■ Information shown ■
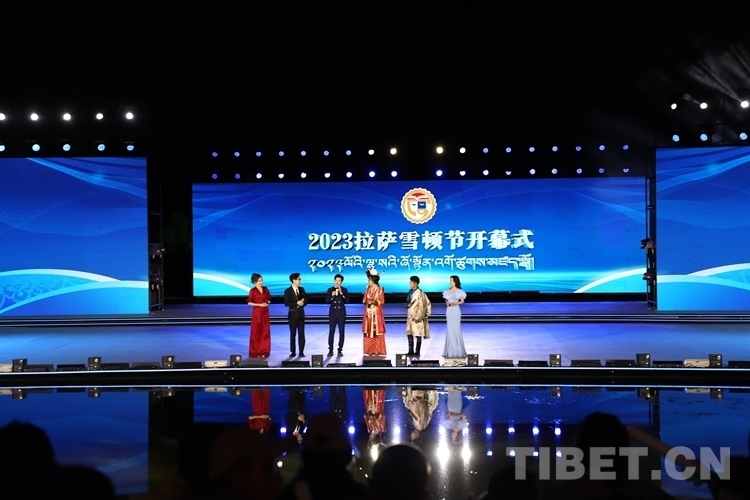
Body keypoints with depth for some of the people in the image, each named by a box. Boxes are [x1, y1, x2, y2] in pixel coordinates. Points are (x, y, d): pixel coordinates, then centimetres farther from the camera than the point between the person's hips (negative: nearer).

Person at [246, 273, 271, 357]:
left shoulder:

■ Task instructions ■
I'd like the data above duplicated exactly, with no pictures included.

■ Solution ■
Body keypoints with depth for some of the people in the image, each named by a box. Boxes are [x1, y1, x2, y2] in pixel coordinates. Points are (x, y, d): pixel coordinates, then centimetres farther from the camera than the point between the person's hips (negative: nearer).

Person at [246, 273, 271, 357]:
left shoulder:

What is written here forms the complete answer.